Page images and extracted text
○ ○ ○ ○ ○ ○ ○
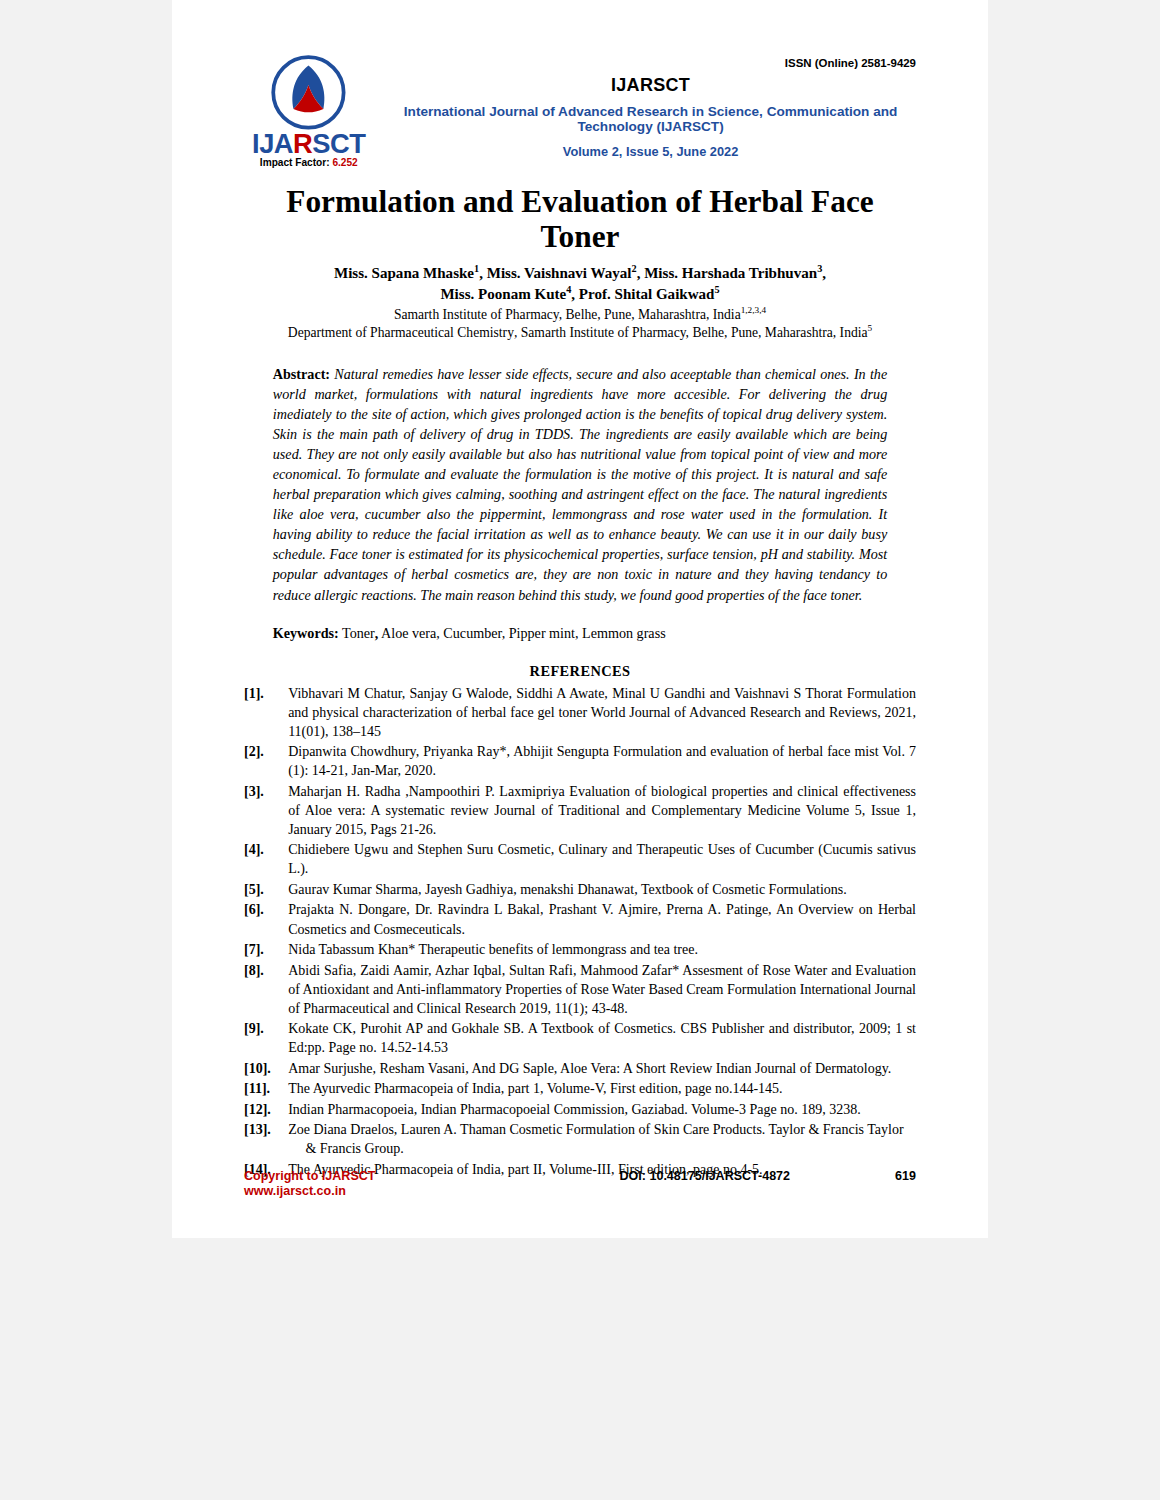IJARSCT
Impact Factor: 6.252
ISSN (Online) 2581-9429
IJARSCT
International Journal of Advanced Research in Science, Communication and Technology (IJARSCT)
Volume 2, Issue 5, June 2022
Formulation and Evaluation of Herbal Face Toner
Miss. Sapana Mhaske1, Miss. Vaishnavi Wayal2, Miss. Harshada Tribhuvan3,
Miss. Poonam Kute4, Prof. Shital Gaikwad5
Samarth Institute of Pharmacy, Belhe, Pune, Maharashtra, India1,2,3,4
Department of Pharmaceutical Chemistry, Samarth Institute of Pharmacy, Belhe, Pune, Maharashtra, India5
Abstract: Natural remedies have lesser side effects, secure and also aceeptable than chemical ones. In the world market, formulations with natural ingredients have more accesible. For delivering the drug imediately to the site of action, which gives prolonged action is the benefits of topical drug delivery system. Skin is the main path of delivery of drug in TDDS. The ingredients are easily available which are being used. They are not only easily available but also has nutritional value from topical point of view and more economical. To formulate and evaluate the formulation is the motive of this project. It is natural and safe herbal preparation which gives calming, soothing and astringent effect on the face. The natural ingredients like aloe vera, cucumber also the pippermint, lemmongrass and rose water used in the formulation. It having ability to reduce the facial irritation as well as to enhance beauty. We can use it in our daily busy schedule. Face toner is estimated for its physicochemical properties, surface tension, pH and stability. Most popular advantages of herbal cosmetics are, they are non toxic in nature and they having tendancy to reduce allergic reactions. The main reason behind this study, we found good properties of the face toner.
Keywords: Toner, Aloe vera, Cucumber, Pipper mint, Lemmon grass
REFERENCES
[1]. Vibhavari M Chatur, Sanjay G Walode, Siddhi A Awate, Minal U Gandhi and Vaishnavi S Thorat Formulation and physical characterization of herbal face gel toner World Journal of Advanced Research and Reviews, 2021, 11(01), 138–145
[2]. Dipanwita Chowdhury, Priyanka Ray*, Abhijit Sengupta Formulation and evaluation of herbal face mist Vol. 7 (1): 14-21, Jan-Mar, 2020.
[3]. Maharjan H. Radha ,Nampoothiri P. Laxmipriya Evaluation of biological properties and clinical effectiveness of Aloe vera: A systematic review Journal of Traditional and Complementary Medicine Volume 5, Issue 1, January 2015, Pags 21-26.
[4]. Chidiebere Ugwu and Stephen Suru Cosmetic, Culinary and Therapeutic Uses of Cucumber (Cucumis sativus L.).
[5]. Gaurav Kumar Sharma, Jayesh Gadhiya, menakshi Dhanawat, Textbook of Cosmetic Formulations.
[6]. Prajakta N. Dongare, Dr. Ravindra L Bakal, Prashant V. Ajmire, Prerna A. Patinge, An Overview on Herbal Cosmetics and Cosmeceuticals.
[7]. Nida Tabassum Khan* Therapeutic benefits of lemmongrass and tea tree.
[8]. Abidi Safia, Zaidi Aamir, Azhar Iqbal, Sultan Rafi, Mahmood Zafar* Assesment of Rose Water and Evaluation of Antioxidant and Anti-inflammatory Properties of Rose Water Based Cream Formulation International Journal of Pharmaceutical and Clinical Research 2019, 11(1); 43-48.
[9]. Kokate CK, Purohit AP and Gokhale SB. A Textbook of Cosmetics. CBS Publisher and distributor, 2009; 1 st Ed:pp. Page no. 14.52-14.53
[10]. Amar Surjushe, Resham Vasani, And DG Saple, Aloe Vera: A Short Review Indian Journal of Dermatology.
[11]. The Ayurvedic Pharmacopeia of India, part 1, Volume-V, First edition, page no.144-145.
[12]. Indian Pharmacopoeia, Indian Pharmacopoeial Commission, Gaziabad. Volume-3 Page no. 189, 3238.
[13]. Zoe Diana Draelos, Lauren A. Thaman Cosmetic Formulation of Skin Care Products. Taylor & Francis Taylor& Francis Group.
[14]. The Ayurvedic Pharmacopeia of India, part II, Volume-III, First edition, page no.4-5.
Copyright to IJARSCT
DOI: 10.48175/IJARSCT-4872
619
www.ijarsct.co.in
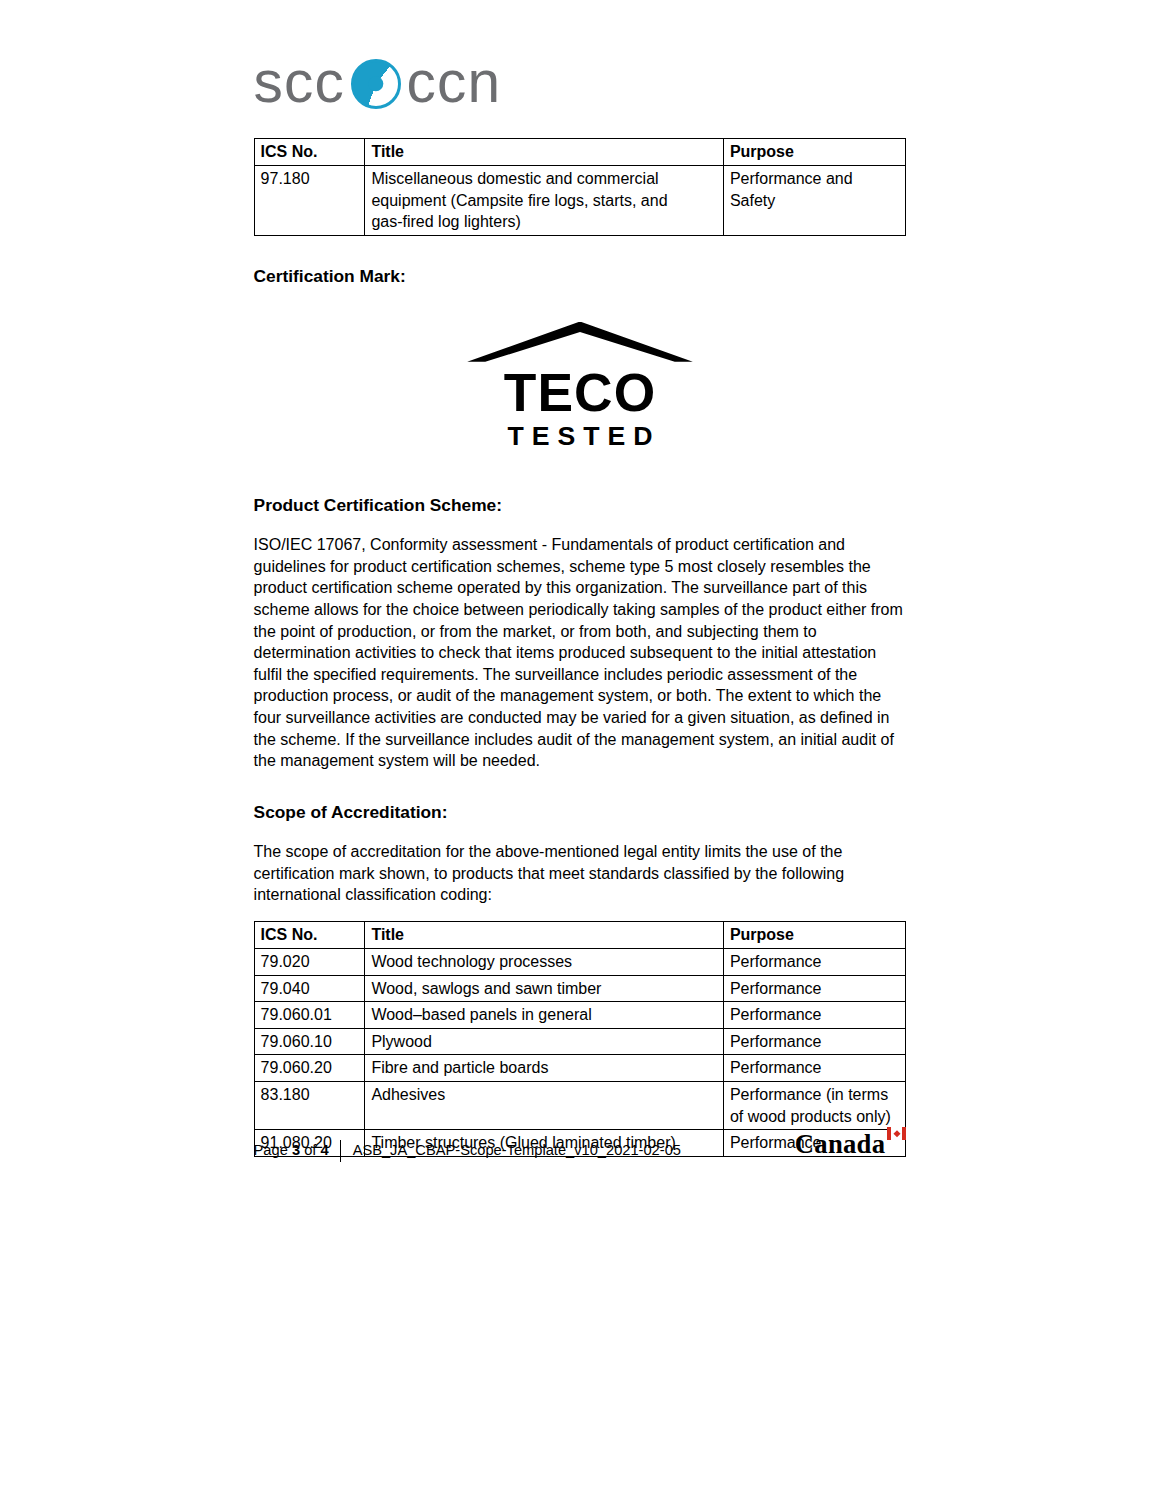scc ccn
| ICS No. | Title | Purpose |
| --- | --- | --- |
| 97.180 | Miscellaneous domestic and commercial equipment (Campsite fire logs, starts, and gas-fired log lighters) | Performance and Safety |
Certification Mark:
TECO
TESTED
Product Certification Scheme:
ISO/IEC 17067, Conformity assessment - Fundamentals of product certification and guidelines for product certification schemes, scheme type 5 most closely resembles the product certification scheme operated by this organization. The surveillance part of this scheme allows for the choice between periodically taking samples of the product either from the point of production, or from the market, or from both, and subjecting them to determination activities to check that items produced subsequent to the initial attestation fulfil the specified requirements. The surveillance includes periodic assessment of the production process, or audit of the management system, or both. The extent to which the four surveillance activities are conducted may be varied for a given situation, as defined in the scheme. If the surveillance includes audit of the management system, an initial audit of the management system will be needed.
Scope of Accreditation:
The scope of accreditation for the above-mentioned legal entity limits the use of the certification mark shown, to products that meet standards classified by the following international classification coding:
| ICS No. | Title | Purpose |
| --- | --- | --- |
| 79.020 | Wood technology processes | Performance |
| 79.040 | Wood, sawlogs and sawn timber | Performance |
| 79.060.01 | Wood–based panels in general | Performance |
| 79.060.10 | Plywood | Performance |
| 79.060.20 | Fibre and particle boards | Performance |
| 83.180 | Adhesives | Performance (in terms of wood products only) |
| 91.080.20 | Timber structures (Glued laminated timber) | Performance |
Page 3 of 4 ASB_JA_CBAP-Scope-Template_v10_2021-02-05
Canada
○ ○ ○ ○ ○ ○ ○
Task prompt: This exercise calls for the records to be given again exactly, without the images.

Completed task:
IJARSCT
Impact Factor: 6.252
ISSN (Online) 2581-9429
IJARSCT
International Journal of Advanced Research in Science, Communication and Technology (IJARSCT)
Volume 2, Issue 5, June 2022
Formulation and Evaluation of Herbal Face Toner
Miss. Sapana Mhaske1, Miss. Vaishnavi Wayal2, Miss. Harshada Tribhuvan3,
Miss. Poonam Kute4, Prof. Shital Gaikwad5
Samarth Institute of Pharmacy, Belhe, Pune, Maharashtra, India1,2,3,4
Department of Pharmaceutical Chemistry, Samarth Institute of Pharmacy, Belhe, Pune, Maharashtra, India5
Abstract: Natural remedies have lesser side effects, secure and also aceeptable than chemical ones. In the world market, formulations with natural ingredients have more accesible. For delivering the drug imediately to the site of action, which gives prolonged action is the benefits of topical drug delivery system. Skin is the main path of delivery of drug in TDDS. The ingredients are easily available which are being used. They are not only easily available but also has nutritional value from topical point of view and more economical. To formulate and evaluate the formulation is the motive of this project. It is natural and safe herbal preparation which gives calming, soothing and astringent effect on the face. The natural ingredients like aloe vera, cucumber also the pippermint, lemmongrass and rose water used in the formulation. It having ability to reduce the facial irritation as well as to enhance beauty. We can use it in our daily busy schedule. Face toner is estimated for its physicochemical properties, surface tension, pH and stability. Most popular advantages of herbal cosmetics are, they are non toxic in nature and they having tendancy to reduce allergic reactions. The main reason behind this study, we found good properties of the face toner.
Keywords: Toner, Aloe vera, Cucumber, Pipper mint, Lemmon grass
REFERENCES
[1]. Vibhavari M Chatur, Sanjay G Walode, Siddhi A Awate, Minal U Gandhi and Vaishnavi S Thorat Formulation and physical characterization of herbal face gel toner World Journal of Advanced Research and Reviews, 2021, 11(01), 138–145
[2]. Dipanwita Chowdhury, Priyanka Ray*, Abhijit Sengupta Formulation and evaluation of herbal face mist Vol. 7 (1): 14-21, Jan-Mar, 2020.
[3]. Maharjan H. Radha ,Nampoothiri P. Laxmipriya Evaluation of biological properties and clinical effectiveness of Aloe vera: A systematic review Journal of Traditional and Complementary Medicine Volume 5, Issue 1, January 2015, Pags 21-26.
[4]. Chidiebere Ugwu and Stephen Suru Cosmetic, Culinary and Therapeutic Uses of Cucumber (Cucumis sativus L.).
[5]. Gaurav Kumar Sharma, Jayesh Gadhiya, menakshi Dhanawat, Textbook of Cosmetic Formulations.
[6]. Prajakta N. Dongare, Dr. Ravindra L Bakal, Prashant V. Ajmire, Prerna A. Patinge, An Overview on Herbal Cosmetics and Cosmeceuticals.
[7]. Nida Tabassum Khan* Therapeutic benefits of lemmongrass and tea tree.
[8]. Abidi Safia, Zaidi Aamir, Azhar Iqbal, Sultan Rafi, Mahmood Zafar* Assesment of Rose Water and Evaluation of Antioxidant and Anti-inflammatory Properties of Rose Water Based Cream Formulation International Journal of Pharmaceutical and Clinical Research 2019, 11(1); 43-48.
[9]. Kokate CK, Purohit AP and Gokhale SB. A Textbook of Cosmetics. CBS Publisher and distributor, 2009; 1 st Ed:pp. Page no. 14.52-14.53
[10]. Amar Surjushe, Resham Vasani, And DG Saple, Aloe Vera: A Short Review Indian Journal of Dermatology.
[11]. The Ayurvedic Pharmacopeia of India, part 1, Volume-V, First edition, page no.144-145.
[12]. Indian Pharmacopoeia, Indian Pharmacopoeial Commission, Gaziabad. Volume-3 Page no. 189, 3238.
[13]. Zoe Diana Draelos, Lauren A. Thaman Cosmetic Formulation of Skin Care Products. Taylor & Francis Taylor& Francis Group.
[14]. The Ayurvedic Pharmacopeia of India, part II, Volume-III, First edition, page no.4-5.
Copyright to IJARSCT
DOI: 10.48175/IJARSCT-4872
619
www.ijarsct.co.in
scc ccn
| ICS No. | Title | Purpose |
| --- | --- | --- |
| 97.180 | Miscellaneous domestic and commercial equipment (Campsite fire logs, starts, and gas-fired log lighters) | Performance and Safety |
Certification Mark:
TECO
TESTED
Product Certification Scheme:
ISO/IEC 17067, Conformity assessment - Fundamentals of product certification and guidelines for product certification schemes, scheme type 5 most closely resembles the product certification scheme operated by this organization. The surveillance part of this scheme allows for the choice between periodically taking samples of the product either from the point of production, or from the market, or from both, and subjecting them to determination activities to check that items produced subsequent to the initial attestation fulfil the specified requirements. The surveillance includes periodic assessment of the production process, or audit of the management system, or both. The extent to which the four surveillance activities are conducted may be varied for a given situation, as defined in the scheme. If the surveillance includes audit of the management system, an initial audit of the management system will be needed.
Scope of Accreditation:
The scope of accreditation for the above-mentioned legal entity limits the use of the certification mark shown, to products that meet standards classified by the following international classification coding:
| ICS No. | Title | Purpose |
| --- | --- | --- |
| 79.020 | Wood technology processes | Performance |
| 79.040 | Wood, sawlogs and sawn timber | Performance |
| 79.060.01 | Wood–based panels in general | Performance |
| 79.060.10 | Plywood | Performance |
| 79.060.20 | Fibre and particle boards | Performance |
| 83.180 | Adhesives | Performance (in terms of wood products only) |
| 91.080.20 | Timber structures (Glued laminated timber) | Performance |
Page 3 of 4 ASB_JA_CBAP-Scope-Template_v10_2021-02-05
Canada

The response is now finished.